The president and senior officials are “not receptive at all to any sort of exclusionary or exemption process,” a person familiar with the latest tariff exemption effort said. Avoiding any use of the term “exemption” or “exclusion,” however, and focusing instead on “unavailable” resources, the person said, could be a more palatable messaging proposition.
Sources said this list of raw materials and agricultural products would be incorporated into country-specific trade arrangements, like those the president has announced with the United Kingdom, Vietnam, Indonesia, the Philippines and Japan.
“Exclusion for a product would have to be negotiated bilaterally, because otherwise it's just not going to happen,” a person familiar with the effort said.
If the agri-food exclusions materializes, it could offer relief to importers of products like tropical fruits, certain vegetables, seafood, coffee, cocoa, some seed oils and other critical inputs for food manufacturers.
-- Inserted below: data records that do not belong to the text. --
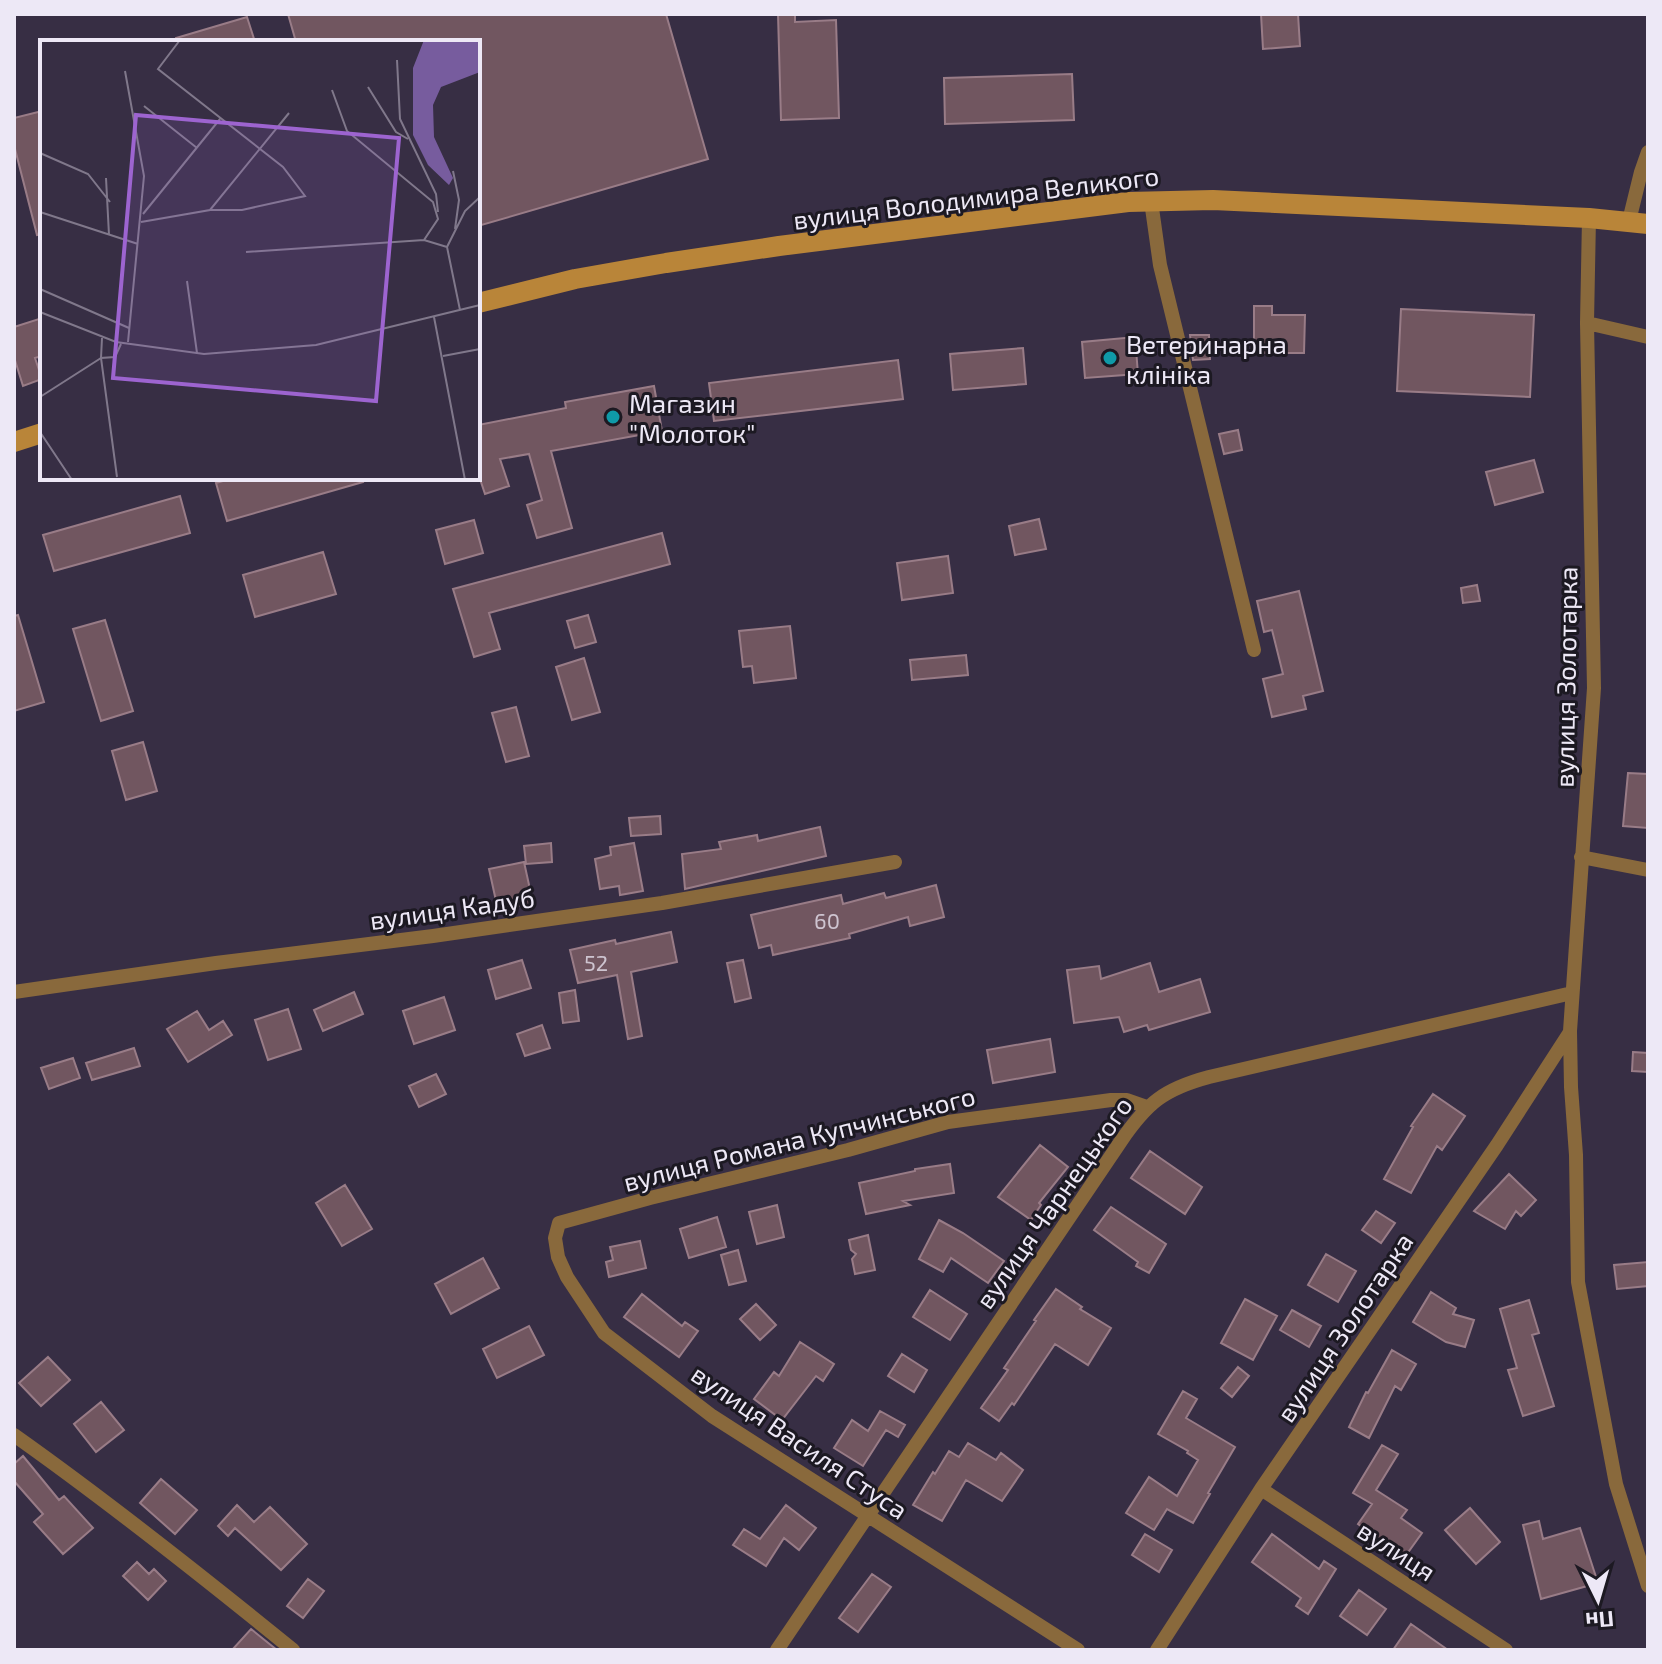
<svg xmlns="http://www.w3.org/2000/svg" width="1662" height="1664" font-family="'Exo 2',sans-serif">
<style>
.building{fill:#715660;stroke:#997c87;stroke-width:2}
.lines{fill:none;stroke-linecap:round;stroke-linejoin:round}
.minor{stroke:#89693c;stroke-width:14}
.secondary{stroke:#b98539;stroke-width:20}
.culture-dot{fill:#0f9aa8;stroke:#1c1922;stroke-width:3}
.labels{text-anchor:middle;dominant-baseline:central;stroke-width:6;stroke-linejoin:round;paint-order:stroke}
.number-label{font-size:22px;fill:#cec4d0}
.street-label{font-size:26px;fill:#ede8f6;stroke:#1c1922}
.poi-label{font-size:26px;fill:#ede8f6;stroke:#1c1922;text-anchor:start}
.inset-road{fill:none;stroke:#80788b;stroke-width:2}
.view{fill:#9d64d0;fill-opacity:0.15;stroke:#9d64d0;stroke-width:4}
.inset-edge{fill:none;stroke:#ede8f6;stroke-width:4}
</style>
<rect width="100%" height="100%" fill="#372e44"/>
<path class="building" d="M288 14H666L708 159 478 226V42H296Z
M778 14H795V22L836 20 839 118 781 120Z
M1261 14H1298L1300 46 1263 49Z
M247 17 255 42H176V38Z
M1072 74 1074 120 945 124 944 78Z
M42 111V234L37 235 14 145V118Z
M1254 306H1272V315H1305L1304 353H1254Z
M1401 309 1534 315 1530 397 1397 391Z
M42 318V356L35 358 42 379 23 386 14 357V327Z
M1190 335H1209L1210 359 1193 360Z
M1135 337 1138 374 1085 378 1082 342Z
M1023 348 1026 384 953 390 950 354Z
M898 360 903 399 714 421 709 383Z
M654 386 662 431 551 451 572 528 537 538 527 505 542 500 529 454 500 459 509 486 485 494 478 473V425L566 408 565 402Z
M1238 430 1242 450 1224 454 1219 434Z
M1534 460 1543 492 1495 505 1486 472Z
M233 478H362L363 482 227 521 216 483Z
M180 496 190 533 54 571 43 535Z
M1039 519 1046 549 1015 555 1009 526Z
M474 520 483 553 445 564 436 530Z
M662 533 670 564 489 613 500 649 474 657 453 589Z
M323 552 336 594 255 617 243 575Z
M948 556 953 593 902 600 897 563Z
M1477 585 1480 601 1463 603 1461 588Z
M1299 591 1323 691 1303 696 1306 709 1272 717 1263 679 1283 674 1272 630 1264 632 1257 601Z
M18 615 44 702 14 711V616Z
M588 615 596 642 575 648 567 621Z
M105 620 133 711 101 721 73 629Z
M790 626 796 678 754 683 752 666 743 667 739 631Z
M966 655 968 675 912 680 910 660Z
M584 658 600 712 572 720 556 667Z
M516 707 529 756 506 762 492 713Z
M143 742 157 791 126 800 112 751Z
M1628 773 1648 774V828L1623 826Z
M660 816 661 834 631 836 629 818Z
M820 827 826 856 685 889 682 854 721 849 719 842 757 835 758 841Z
M551 843 552 862 526 864 524 846Z
M634 843 643 891 620 895 619 886 600 889 595 859 611 855 610 847Z
M524 862 533 903 498 910 489 869Z
M936 885 944 917 910 926 908 917 849 934 850 938 773 955 771 945 759 948 751 915 841 895 843 904 884 893 886 898Z
M671 932 677 962 631 972 642 1036 628 1039 617 975 578 983 570 950 615 940 616 944Z
M522 960 531 988 496 999 488 970Z
M743 960 751 998 735 1002 727 963Z
M1150 963 1159 992 1200 979 1210 1012 1149 1030 1147 1025 1124 1032 1119 1017 1074 1023 1067 970 1099 966 1101 979Z
M575 990 579 1021 563 1023 559 993Z
M354 992 363 1014 323 1031 314 1010Z
M444 997 455 1030 414 1044 403 1011Z
M288 1009 301 1049 268 1060 255 1020Z
M197 1011 209 1030 223 1021 232 1035 188 1062 167 1029Z
M542 1025 550 1048 525 1056 517 1034Z
M1050 1039 1055 1072 993 1083 987 1050Z
M134 1048 140 1066 92 1080 86 1063Z
M1633 1052 1648 1053V1072L1632 1071Z
M73 1058 80 1078 49 1089 41 1068Z
M436 1074 446 1094 419 1107 409 1086Z
M1433 1094 1465 1116 1442 1150 1437 1146 1411 1193 1384 1179 1413 1127 1411 1126Z
M1040 1145 1068 1167 1039 1203 1041 1205 1031 1220 998 1197Z
M1150 1151 1202 1187 1185 1214 1131 1178Z
M950 1164 954 1193 903 1201 910 1205 866 1214 859 1183 915 1171V1169Z
M1509 1174 1536 1200 1521 1216 1516 1211 1505 1229 1474 1211Z
M345 1185 372 1229 342 1246 316 1203Z
M777 1205 784 1237 757 1244 749 1212Z
M1111 1207 1166 1244 1149 1273 1136 1266 1138 1262 1094 1230Z
M1376 1211 1395 1223 1381 1243 1362 1230Z
M717 1217 726 1247 689 1258 680 1229Z
M939 1220 963 1233 1004 1261 988 1283 951 1258 943 1272 919 1259Z
M868 1235 875 1270 855 1274 852 1259 856 1254 851 1250 849 1240Z
M640 1241 646 1268 609 1277 606 1262 613 1260 610 1247Z
M738 1250 746 1281 729 1285 721 1255Z
M1326 1254 1356 1271 1338 1302 1308 1285Z
M483 1258 499 1288 451 1314 435 1284Z
M1648 1262V1286L1617 1289 1614 1265Z
M1056 1289 1082 1307 1080 1309 1111 1328 1088 1365 1055 1344 1014 1405 1012 1403 999 1421 981 1408 1008 1370 1004 1368 1036 1321 1034 1320Z
M930 1290 967 1314 950 1340 913 1317Z
M1431 1292 1456 1308 1453 1314 1474 1320 1465 1347 1446 1342 1413 1322Z
M642 1294 682 1326 685 1322 698 1331 679 1357 624 1317Z
M1245 1299 1277 1316 1253 1360 1221 1343Z
M1529 1300 1539 1333 1532 1335 1554 1406 1523 1416 1508 1370 1517 1368 1500 1309Z
M756 1304 776 1325 760 1340 740 1319Z
M1292 1310 1321 1326 1309 1347 1280 1330Z
M529 1326 544 1355 497 1378 483 1349Z
M800 1342 834 1364 823 1381 816 1376 782 1420 754 1399 774 1372 779 1376Z
M1392 1350 1416 1364 1401 1390 1395 1386 1369 1438 1349 1427 1366 1392 1368 1393Z
M902 1354 927 1370 914 1392 888 1376Z
M48 1357 70 1380 41 1406 19 1383Z
M1238 1367 1249 1376 1232 1397 1221 1388Z
M1183 1391 1197 1399 1186 1418 1235 1447 1208 1493 1210 1494 1193 1523 1167 1509 1154 1530 1126 1513 1149 1477 1177 1496 1198 1460 1187 1453 1188 1451 1158 1434Z
M101 1402 124 1430 96 1452 74 1424Z
M880 1411 905 1425 898 1437 886 1430 863 1466 834 1448 852 1420 868 1431Z
M968 1443 996 1460 1001 1453 1023 1470 1002 1501 966 1480 942 1521 913 1505 933 1472 935 1474 949 1451 959 1457Z
M1382 1445 1398 1454 1376 1490 1407 1510 1401 1518 1422 1533 1404 1558 1358 1524 1372 1504 1353 1493Z
M23 1456 59 1500 64 1496 93 1528 63 1554 34 1522 43 1514 14 1481V1464Z
M161 1479 197 1510 175 1534 140 1503Z
M237 1505 254 1522 270 1507 307 1544 281 1570 235 1528 228 1536 218 1526Z
M786 1505 816 1528 799 1550 784 1538 766 1566 733 1545 744 1529 760 1539Z
M1470 1508 1500 1542 1476 1564 1445 1530Z
M1539 1521 1543 1539 1580 1528 1598 1583 1541 1599 1523 1525Z
M1145 1534 1172 1550 1159 1572 1132 1555Z
M1272 1534 1319 1569 1324 1561 1336 1569 1308 1614 1296 1606 1301 1598 1252 1562Z
M137 1562 149 1574 154 1569 166 1581 148 1600 123 1576Z
M872 1574 891 1587 858 1632 839 1618Z
M308 1579 324 1591 303 1618 287 1606Z
M1359 1590 1386 1609 1367 1635 1340 1616Z
M1411 1624 1448 1650H1393Z
M251 1629 272 1646 277 1650H232Z"/>
<g class="lines">
<path class="minor" d="M1151 201 1160 265 1254 650
M1589 218 1587 323 1594 688 1570 1031 1571 1087 1576 1155 1578 1282 1616 1484 1648 1586
M1629 221 1641 172 1648 152
M1587 323 1648 337
M1581 857 1648 870
M14 992 216 963 433 936 662 903 895 862
M14 1435C110 1503 202 1576 293 1650
M1261 1489 1506 1650
M777 1650 1121 1141C1147 1103 1164 1089 1209 1077L1572 993
M1078 1650 712 1416 604 1333 567 1277 558 1257 555 1238 559 1223 650 1198 848 1150 948 1122 1111 1100H1127L1147 1107
M1157 1650 1261 1489 1497 1145 1570 1032"/>
<path class="secondary" d="M478 303 575 279 666 263 779 246 1128 202 1213 200 1589 218 1648 224
M14 442 42 433"/>
</g>
<g class="culture-dot">
<circle cx="1110" cy="358" r="8"/>
<circle cx="613" cy="417" r="8"/>
</g>
<g class="labels">
<g class="number-label">
<text x="827" y="920">60</text>
<text x="596" y="962">52</text>
</g>
<g class="street-label">
<text transform="translate(976 197) rotate(-7)">вулиця Володимира Великого</text>
<text transform="translate(1565 677) rotate(-89)">вулиця Золотарка</text>
<text transform="translate(452 908) rotate(-8)">вулиця Кадуб</text>
<text transform="translate(799 1138) rotate(-14)">вулиця Романа Купчинського</text>
<text transform="translate(1053 1202) rotate(-55)">вулиця Чарнецького</text>
<text transform="translate(1344 1327) rotate(-56)">вулиця Золотарка</text>
<text transform="translate(800 1441) rotate(34)">вулиця Василя Стуса</text>
<text transform="translate(1397 1550) rotate(33)">вулиця</text>
</g>
<g class="poi-label">
<text x="1126" y="343">Ветеринарна<tspan x="1126" dy="30">клініка</tspan></text>
<text x="629" y="402">Магазин<tspan x="629" dy="30">"Молоток"</tspan></text>
</g>
</g>
<g transform="translate(40 40)">
<rect width="440" height="440" fill="#372e44"/>
<path d="M384 0H440V32L401 47 393 65 394 97 413 138 409 145 388 125 373 95V28Z" fill="#775c9e"/>
<path class="inset-road" d="M140 0 118 29 243 127 265 156 202 170H170M357 20 360 79 396 154 398 172M85 31 104 136 88 302M328 47 356 92 368 99M292 50 307 91 393 162 398 179 384 200M104 66 157 108M0 113 48 134 70 162M413 131 419 160 415 189M66 138 69 195M0 172 98 204M103 174 180 79M101 182 170 170 249 73M206 212 384 200 407 207M147 241 157 313M0 249 89 288M420 270 407 207 425 171 440 157M0 272 76 302 164 314 276 305 440 265M394 277 425 440M403 316 440 309M0 357 61 318 62 298M0 392 32 440M77 437 61 318 75 317 81 304"/>
<path class="view" d="M96 75 359 98 336 361 73 338Z"/>
<rect width="440" height="440" class="inset-edge"/>
</g>
<rect width="1662" height="1664" fill="none" stroke="#ede8f6" stroke-width="32"/>
<g transform="translate(1598 1600) rotate(175)" stroke="#1c1922" stroke-width="6" paint-order="stroke">
<path d="M0-6L14 30L0 20L-14 30Z" fill="#ede8f6"/>
<text y="-12" font-size="22" font-weight="bold" text-anchor="middle" fill="#ede8f6">Пн</text>
</g>
</svg>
But it would do nothing to reduce the tariff burden on other critical farm inputs, including agricultural machinery, that rely on specialized manufactured products.
However, one of the people familiar with the effort said they hope that if the administration offers tariff exclusions for raw materials, it could serve as a springboard for other industries.
Unprocessed raw materials are easier to grant country-specific tariff exemptions because they don’t run into challenges around rules-of-origin, which is used to determine a product’s origin for tariff purposes. Manufactured products, however, which may include components from dozens of countries, are more complicated to pin down.
The source said they hope the administration starts with agri-food products and then builds on the effort by “trying to replicate or use that to for other industries that are a little bit more complex.”
Steve Davies contributed to this report.